A desire for stability also means people root for lawyers, editors and a few good cadres working to change the system from within, but reserve far less tolerance for radicals, rebels and traitors. The Communist Party seems remarkably confident of the success of this social process. Recently, it passed on a chance to put away perhaps a sworn foe.

Lawyer Gao Zhisheng, whom I wrote about when he was detained in August, was convicted several weeks ago of inciting to subvert state power. A court in Beijing could have put him away for many years. Instead, it placed him on probation with a suspended three-year term.

Gao, himself born a peasant in a cave, was an all-around defender of the oppressed: from farmers stripped of their land and labor and legal activists deprived of their rights to underground Christians and Falun Gong faithful. He wrote caustic letters to the leadership on behalf of FLGers allegedly tortured at reeducation camps and for a time, spoke daily to the Epoch Times, the U.S.-based Falun Gong-sponsored paper. By the standards of 1950’ s America, Gao was guilty

Why did he get off so lightly? The official reason was that he cooperated by coughing up evidence related to others’ cases. But last time I spoke to Gao, he was fully resigned to doing hard time. He craved jail as stage along his path of non-violent resistance toward a democratic future. He consciously compared his condition to Gandhi’s. By jailing him, in effect, the government would have given him what he wanted.
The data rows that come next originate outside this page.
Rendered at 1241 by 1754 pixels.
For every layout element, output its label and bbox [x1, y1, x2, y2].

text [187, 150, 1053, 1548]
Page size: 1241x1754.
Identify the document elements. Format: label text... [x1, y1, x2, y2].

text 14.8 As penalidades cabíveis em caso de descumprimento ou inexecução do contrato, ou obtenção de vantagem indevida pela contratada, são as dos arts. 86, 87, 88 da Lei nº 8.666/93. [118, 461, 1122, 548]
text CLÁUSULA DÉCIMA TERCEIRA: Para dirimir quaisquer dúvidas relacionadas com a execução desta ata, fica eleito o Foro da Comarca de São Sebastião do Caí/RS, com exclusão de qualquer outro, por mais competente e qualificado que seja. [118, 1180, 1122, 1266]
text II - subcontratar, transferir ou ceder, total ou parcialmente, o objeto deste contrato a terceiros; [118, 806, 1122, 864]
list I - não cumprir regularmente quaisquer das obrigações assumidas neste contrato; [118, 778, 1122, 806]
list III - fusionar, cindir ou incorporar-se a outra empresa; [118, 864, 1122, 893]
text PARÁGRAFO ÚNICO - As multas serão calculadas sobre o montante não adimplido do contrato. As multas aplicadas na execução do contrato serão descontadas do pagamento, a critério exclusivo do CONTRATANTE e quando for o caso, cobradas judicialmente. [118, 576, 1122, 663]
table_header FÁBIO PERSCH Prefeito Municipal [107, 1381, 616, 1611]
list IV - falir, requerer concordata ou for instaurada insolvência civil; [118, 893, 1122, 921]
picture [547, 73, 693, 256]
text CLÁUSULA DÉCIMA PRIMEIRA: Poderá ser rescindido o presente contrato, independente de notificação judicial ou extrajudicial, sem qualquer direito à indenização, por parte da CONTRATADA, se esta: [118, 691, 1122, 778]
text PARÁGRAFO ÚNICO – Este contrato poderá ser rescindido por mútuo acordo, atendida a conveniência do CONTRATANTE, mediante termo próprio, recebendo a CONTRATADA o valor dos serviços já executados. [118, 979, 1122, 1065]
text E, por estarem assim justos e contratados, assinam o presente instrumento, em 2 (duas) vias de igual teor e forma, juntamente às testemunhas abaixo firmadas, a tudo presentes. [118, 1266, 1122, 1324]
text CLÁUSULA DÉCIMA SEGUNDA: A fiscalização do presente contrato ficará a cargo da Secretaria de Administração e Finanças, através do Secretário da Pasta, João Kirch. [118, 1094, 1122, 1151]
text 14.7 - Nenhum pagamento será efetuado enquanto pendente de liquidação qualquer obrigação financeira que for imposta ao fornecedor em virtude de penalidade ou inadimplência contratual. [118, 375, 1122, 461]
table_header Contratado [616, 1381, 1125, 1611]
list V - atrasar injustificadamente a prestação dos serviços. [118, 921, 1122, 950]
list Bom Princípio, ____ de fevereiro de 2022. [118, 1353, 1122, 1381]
But, as a well-known opposition figure wasting in jail, Gao might have become much more dangerous than as a human tracking device shadowed round the clock by the international human rights community and his supporters in China. Perhaps more importantly, by the time of his detention, Gao had already managed to alienate much of the liberal community in Beijing . He was no longer a rallying point so much as a polarizing figure. Once the state news wire spread the word that he jeopardized others’ freedom for the sake of his own cause, he became even more suspect. After all, his radicalism was already the chief criticism of Gao among dissident peers. Many ultimately advocate incrementalism, and compartmentalization of different rights issues

“If you oppose the position of the Communist Party, then you think it’s right to hate authorities and love freedom. But in a lot of the work for democracy in China , our hate toward the Communist Party surpasses our love of freedom,” commented Wang Yi, an intellectual democracy activist who teaches law in Chengdu, in an interview weeks before Gao’s detention. He was making reference to a clique of “rights defenders” led by Gao.

Throught the ages, Confucian values have trained each successive rebel savior to da tianxia – or claim a moral right under heaven, to lead the people. Mao and his Revolution were no different. What about Gao? “Even democratic causes become exaggerated in the same way as the Communist Party,” said Wang, making an argument for people’s right to stability.

Still, even a partly free Gao ahead of the Olympics and the attention that he’ll be able to garner outside China is a risky proposition for Beijing. On the day new rules went into effect easing restrictions on foreign correspondents, Gao and his family where whisked away. Destination unknown.